If a landlord wants to manage his properties himself, then he would need to become accredited as a landlord. This could be based on the accreditation schemes that already exist. For example the UKLAP already has an accreditation system and training courses for their landlords.
Any landlord who did not have the accredited landlord qualification would be required to use an accredited agent.
2. A national rented property register
All rented property would be required to be registered as a condition of being rented out. The landlord could either nominate himself as the manager (if he is accredited) or nominate an authorised letting agent.

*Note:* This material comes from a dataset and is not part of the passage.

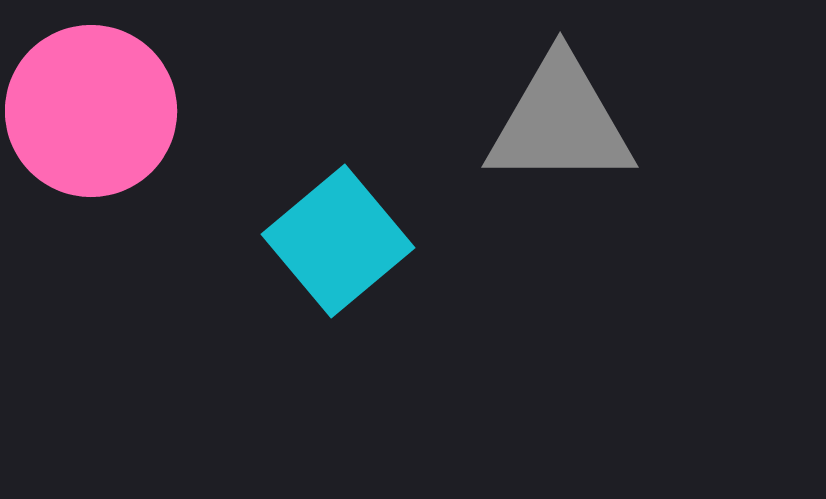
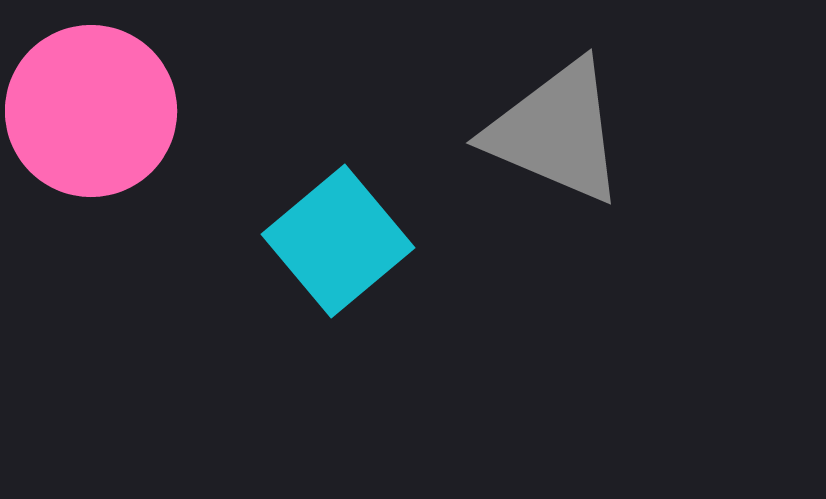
gray triangle: moved 4 px left, 10 px down; rotated 23 degrees clockwise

Part of the register would be closed (for example landlords renting through an agent could choose to have their ownership kept confidential). Some records could be available just to tenants of that property, and others could be available to anyone conducting a search of the register.

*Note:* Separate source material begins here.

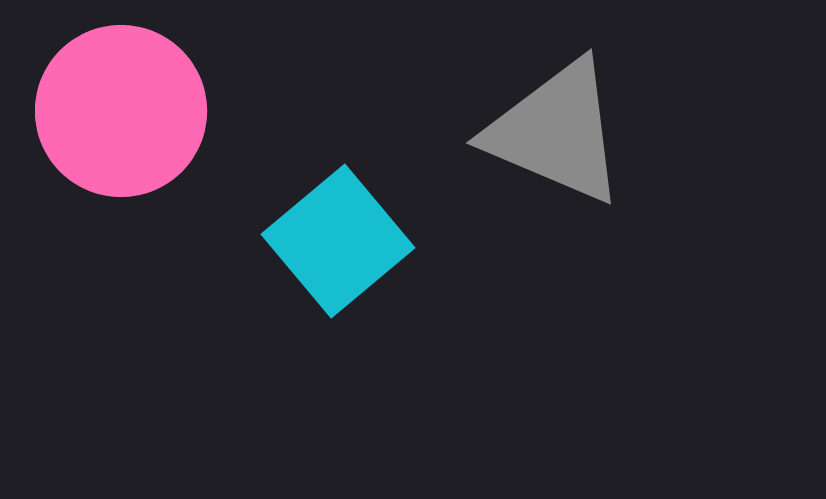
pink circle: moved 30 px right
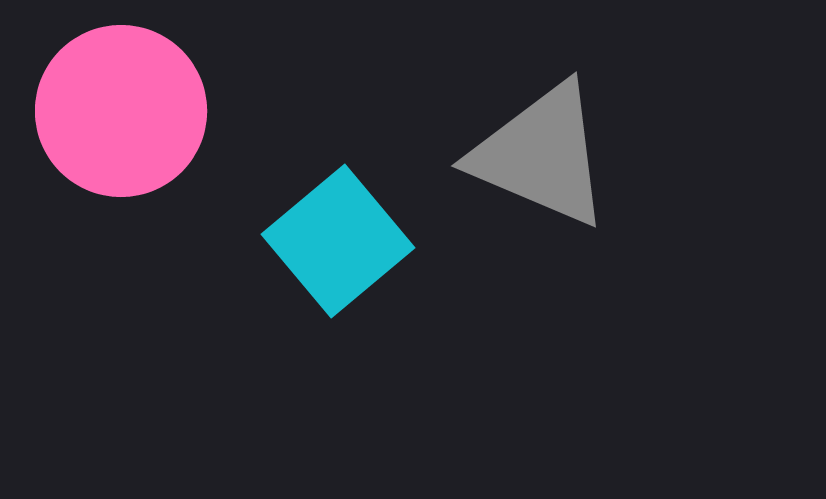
gray triangle: moved 15 px left, 23 px down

All or part of the cost could be met from registration fees, fines for non compliance, and fees charged to anyone searching the register.

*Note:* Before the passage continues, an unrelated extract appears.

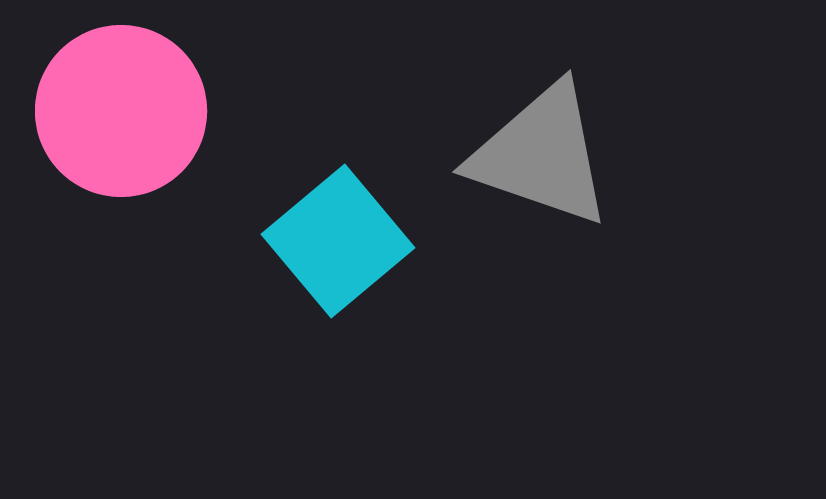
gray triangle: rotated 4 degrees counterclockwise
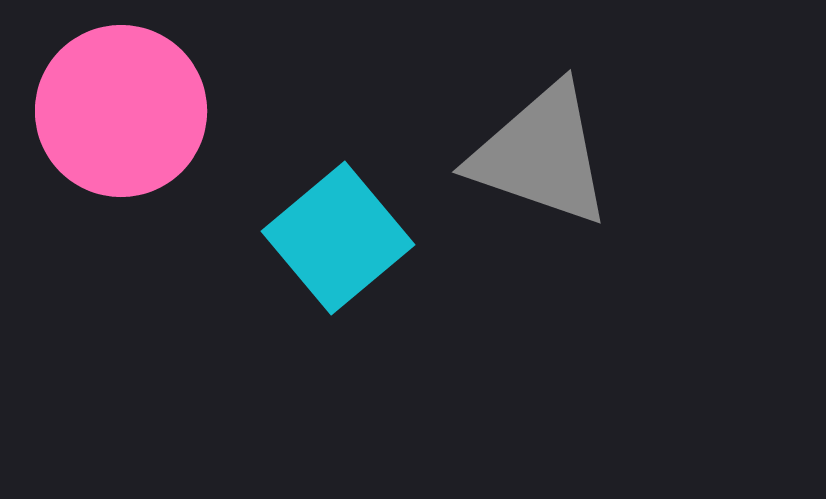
cyan square: moved 3 px up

Here are a few advantages that would flow from this:
- It would help prevent fraud – for example maybe it could be linked to the Land Registry records so fraudsters could not purport to rent out properties they do not own
- It could contain links to tenancy deposit and EPC records to allow tenants to check these important matters
- If a property was found to be sub standard, say after an HHSRS inspection by a local authority, any category 1 hazards could be noted on the register. This could prevent ‘retaliatory eviction’ as once the hazards were on the register, evicting the tenants would not help the landlord. The only way they would be removed would be by getting the work done.
- It would also help government plan for the future.
At present no-one really knows how many landlords there are in the private rented sector. We know (more or less) how many rented properties there have been in the past from surveys and the census, but we don’t know exactly how many there are NOW.
How can government plan properly for the future if they do not know the true situation?
3. Carrot and stick
The new system could provide benefits for accredited landlords. For example:
- more favourable taxation
- access to grants to improve their properties
- maybe online guidance, forms and information
However landlords who failed to register could:
- be fined heavily
- be unable to use the section 21 procedure to evict their tenants, and
- tenants could be entitled to withhold rent and claim back rent already paid
It is also possible that where a landlord persistently refuses to register and/or put his property in proper repair, it could be taken into pubic ownership, repaired and then used to house the homeless (only as a last resort – but why not?).
Many landlords will not like any of this. However it is clear that the sector cannot regulate itself (any more than the financial sector can). Individual landlords and agents may be excellent, but there will always be those who fail to comply with voluntary standards.
With the increasing importance of the private rented sector, this is no longer acceptable.
Having a national register could also help in other areas. I’ll be looking at some of these over the following weeks.